Teff Pitta Breads

These pittas are rich and dark. Teff gives the crumb a sourdough density and tang, and lends the crust a chew. Pecan meal lends it a shortness and opens up the texture to produce a bread that is rich, satisfying and great with both cheese and pickle or creamy butter and honey. Brazilnut meal is also fantastic here, producing a creamier taste - if you're not too keen on pecans. If you can't eat nuts - I guess you'd want to try my sweet potato pittas instead.

I was eating the last of this batch yesterday for an afternoon snack, toasted and split, smeared with butter and honey. As I leant over my book with half a pitta in my other hand, Fin swooped in like a baby seagull and snatched it clean away. Chomp, chomp, chomp and my snack was gone. 'Mmm mmm! That was good! Can you make me one?' said Fin innocently. I went to the 'how do I feel?' chart and chose; 'frustrated'. Opened the fridge and scrubbed a carrot....

Teff Pitta Breads (Gluten Free - makes 7-8)

I used fast action yeast for these as it's what I had - it's the kind you use in bread machines. If you have another kind then just use the equivalent and take the water needed to froth it from the allowance given in the recipe.

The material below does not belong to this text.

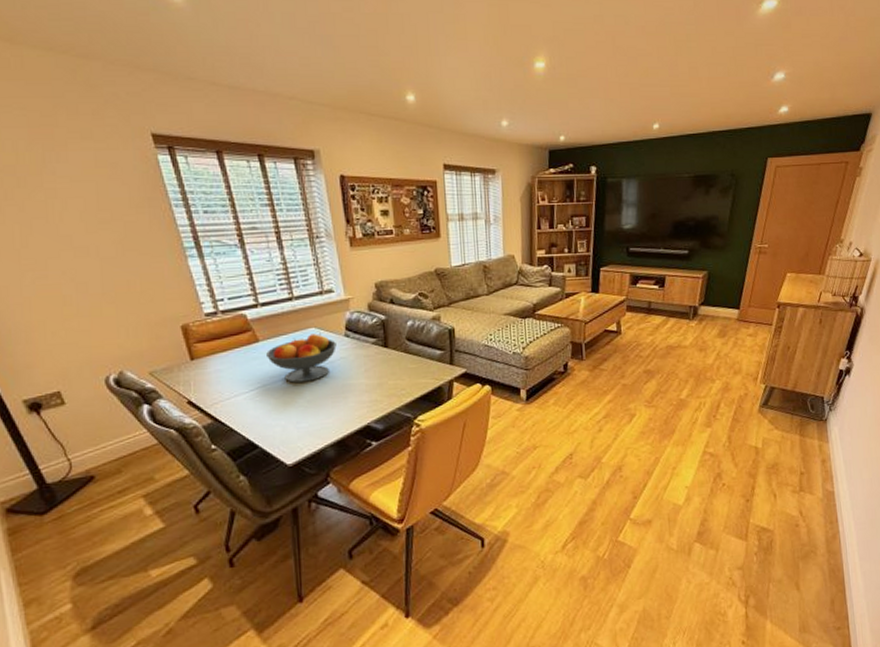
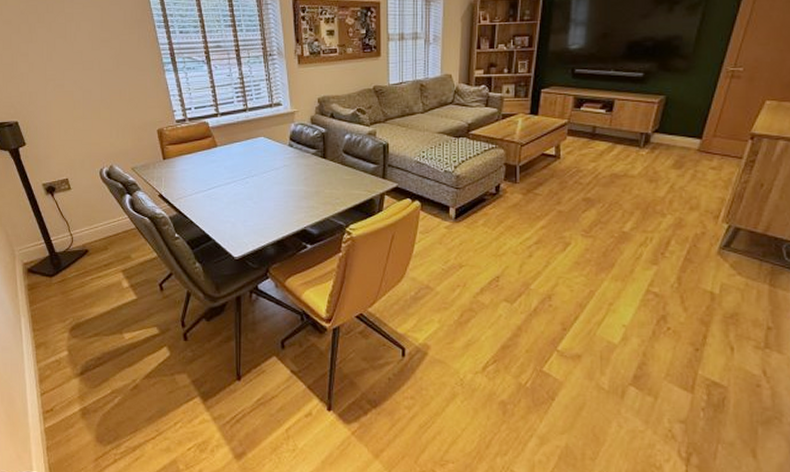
fruit bowl: present [266,332,336,384] -> none [223,141,281,186]

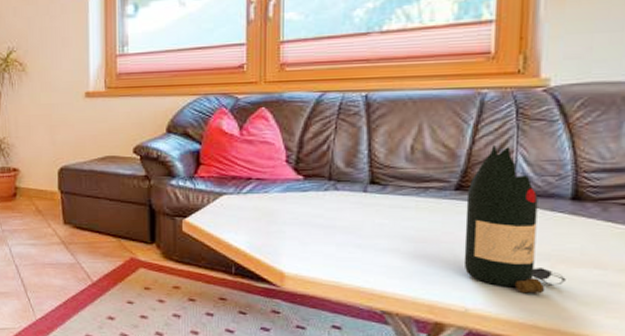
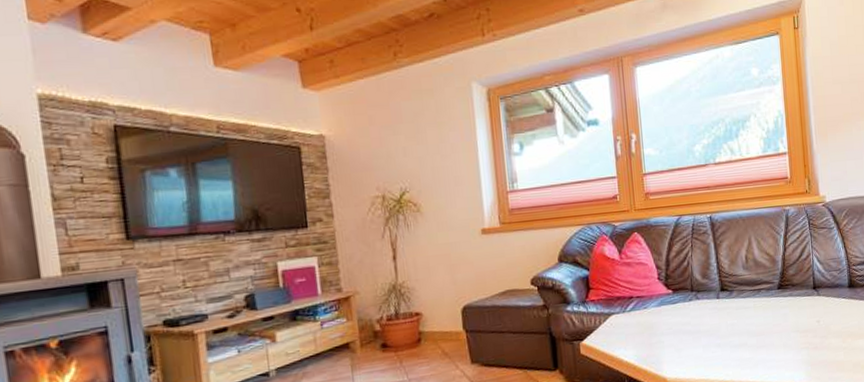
bottle: present [463,144,566,294] -> none [785,250,853,366]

Fresh yeast can just be crumbled in to the mix.

If you keep your flours in the freezer or fridge and want to follow option two, warm them up before starting or leave for a couple of hours at room temp.

Dry ingredients
4 oz white teff flour
4 oz pecan meal (or ground almonds or pecans)
1 oz millet flour (or brown rice flour)
1 oz tapioca starch (or arrowroot or cornflour)
2 oz sorghum flour (or millet or brown rice flour)
1 tsp fast action yeast or 10g (walnut sized lump) of fresh yeast
1 tsp sea salt
25g crushed/ground flax seeds

Wet ingredients
1 tsp lime or lemon juice
2 tbs olive oil, melted coconut oil or melted butter
2 tbs date syrup (or 1-2 tsp molasses) - optional
160ml (2/3 cup) warm water
1 large free range egg

You can start this recipe 12-24 hours before you plan to make the breads by following option one below. This extra time allows the anti nutrients and enzyme inhibitors naturally present in grains and nuts to be partially removed from the mixture and gives a better rise and fluffier bread!

Option one (24 hours before) Put all the flours, nut meal, flax seeds, lime or lemon juice, salt and warm water in a large mixing bowl and put in a warmish place for 12-24 hours.

When you are ready to bake, add all the other ingredients and skip to stage 2.
Option two (instant, but less digestible bread) Sift all the dry ingredients together into a large mixing bowl.

Beat all the wet ingredients together and beat into the dry ones until smooth If using fresh yeast, just crumble in. It will be unmanageably sticky at this point - fear not!

Stage 2: Leave to rest in a warm place for an hour to let the yeast develop. After an hour, beat well with a wooden spoon - hard work! - to release the gasses from the yeast.

Stage 3: Oil a few trays ready for the pittas and flour your work surface with one of the flours above. Scoop off peices of dough about the size of a small satsuma, roll into a ball on the floured surface and roll into a flat oval using a floured rolling pin, or flatten between your palms into an oval and then pat into shape on the tray.

Put these onto the trays, not touching - but they don't rise much so you don't need to leave lots of space. Leave them to rise for at least an hour in a warm place - covered if you have drafts. When the surface looks like it has bubbles underneath it and they appear to have puffed up slightly, put a shallow tray of water in the bottom of the oven and turn to 200C.

Stage 4: When the oven reaches temperature, sprinkle the pittas and trays with warm water and bake straight way for 8-10 minutes, until puffed and starting to take a golden brown colour at the edges.

Cool on a rack and freeze any you don't eat that day. They are great toasted straight from the freezer, with some butter - just shut the door to keep out seagulls.